Das hier macht mich noch fertig. Wie kam es, dass The Picturebooks vor circa einem Jahr so bei mir einschlugen, ich sie dann fast! vergaß, nur um dieser Tage bei "Artificial Tears" wieder zu denken: herrje, wieder ein Album wie aus einem Guss. Klingt sie auch wie die (geschickt) zusammengeklauteste unter den deutschen Rock-Newcomern, sie gehört momentan vor allem zu den unterhaltsamsten und geeignetesten Bang Bang Rock'n'Roll-Maschinen für Einsteiger und, ja, Ahnungslose.
Wie die Band ankündigte, soll im nächsten Jahr Album Nr.3 fertig sein. Scheint, man bekomme heute nur noch mit derlei Aktionen einen Fuß in die Tür. Die Jungs machen jetzt jedenfalls ernst. Eine ähnliche Sprache spricht da zum Beispiel auch (wieder hier ein leidiges Thema aber da muss man auch mal durch wollen) das CD Cover: Einstmals babyblaues Wohlfühl Design tunchte man für "Artificial Tears" glutrot, die Band davor wie drei Waldschrate, die ein Jahr lang felsige Wälder durchwanderten, nur um sich zum Schluss eine Kippe anzuzünden. Des dritten Albums Cover darf dann ja nur noch schwarz werden. Und sowieso: diesmal nahm man sich selbstbewusst heraus, den Opener "I Put A Spell On You" zu nennen, auch wenn der mit seinem bekannten Namensvetter nicht viel gemein hat. Und unser aller "I got 99 problems but the bitch aint one" transkribiert die Band zu einem "Running Out Of Problems (You Can Have Some Of Mine)". Schreibt man so Geschichte (um)? Das gediegene "Dance Tiger Dance" mit seinem hohem Ruhepuls bedient dann jede Lust auf mantrische Schleifen. Aber wieder kann man nicht meckern, kann man sich aber auch nicht reiben. Eingängig, ja. Glatt zuweilen eben auch.

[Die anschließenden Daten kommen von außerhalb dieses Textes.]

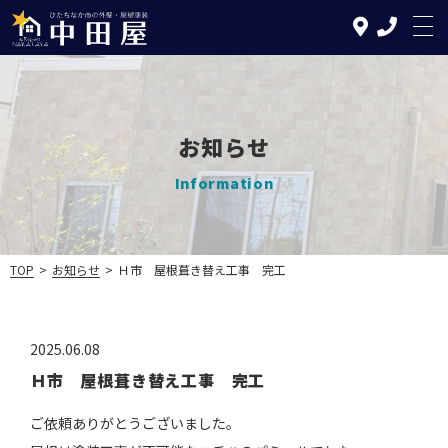
お知らせ
Information
TOP
TOP
>
お知らせ
>
Ｈ市 屋根葺き替え工事 完工
中田屋の特徴
塗装について
2025.06.08
リフォームについて
Ｈ市 屋根葺き替え工事 完工
施工の流れ
ご依頼ありがとうございました。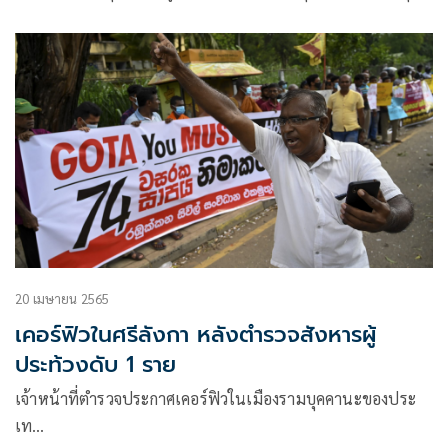
20 เมษายน 2565
เคอร์ฟิวในศรีลังกา หลังตำรวจสังหารผู้
ประท้วงดับ 1 ราย
เจ้าหน้าที่ตำรวจประกาศเคอร์ฟิวในเมืองรามบุคคานะของประ
เท…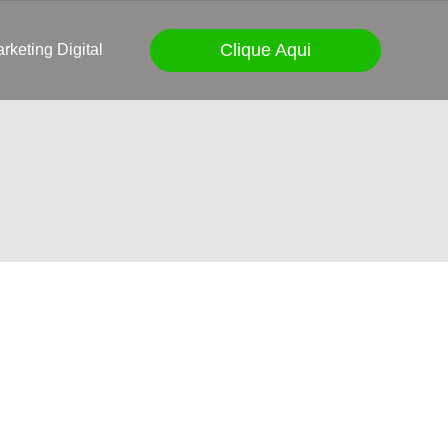
Clique Aqui
rketing Digital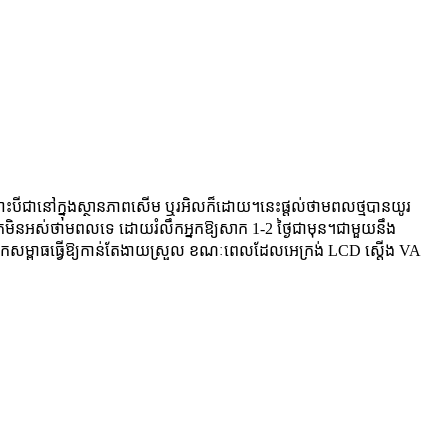
ទោះបីជានៅក្នុងស្ថានភាពសើម ឬរអិលក៏ដោយ។នេះផ្តល់ថាមពលថ្មបានយូរ
្នកមិនអស់ថាមពលទេ ដោយរំលឹកអ្នកឱ្យសាក 1-2 ថ្ងៃជាមុន។ជាមួយនឹង
ាន់យកសម្ពាធធ្វើឱ្យកាន់តែងាយស្រួល ខណៈពេលដែលអេក្រង់ LCD ស្តើង VA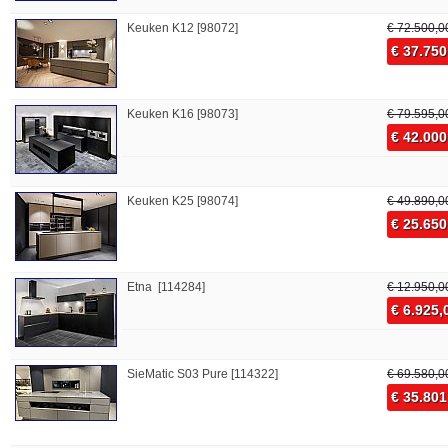
Keuken K12 [98072]
€ 72.500,0
€ 37.750
Keuken K16 [98073]
€ 79.595,0
€ 42.000
Keuken K25 [98074]
€ 49.890,0
€ 25.650
Etna [114284]
€ 12.950,0
€ 6.925,
SieMatic S03 Pure [114322]
€ 69.580,0
€ 35.801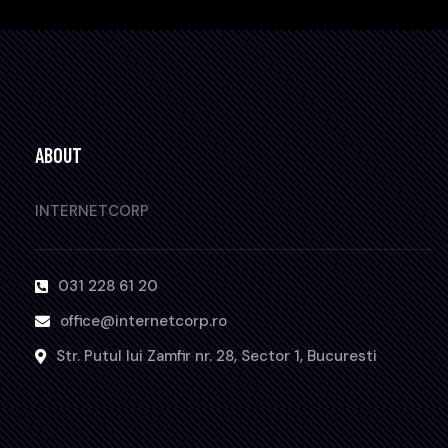
ABOUT
INTERNETCORP
031 228 61 20
office@internetcorp.ro
Str. Putul lui Zamfir nr. 28, Sector 1, Bucuresti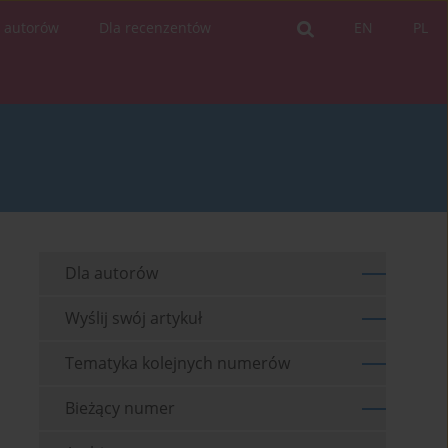
a autorów
Dla recenzentów
EN
PL
Dla autorów
Wyślij swój artykuł
Tematyka kolejnych numerów
Bieżący numer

Das Konzept Picturebooks bedarf keines weiteren Aufschreis, letztlich keiner weiteren Beschreibung und: geht so auf. Denn wirft man der archetypischen Rockhaltung der Band am Ende noch fehlende Originalität vor, bescheinigt man damit nur, dass ihre spürbare Qualität mit weit höherem gemessen werden will und gemessen werden kann. Das allein darf einer so jungen Band reichen, den Aufwind bis 2011 zu behalten. The Picturebooks bleiben eine der wichtigsten Nachwuchsrocker Deutschlands.
lustig, hatte hier den Artikelt zum ersten Album gelesen und dann tatsächlich auch die Band vergessen. Aber vor kurzem erst in Darmstadt auf dem open Air gesehen und die haben mich weggeflasht!!!!! Gross. neues Album ist super. Werde das nicht mehr vergessen...Versprochen.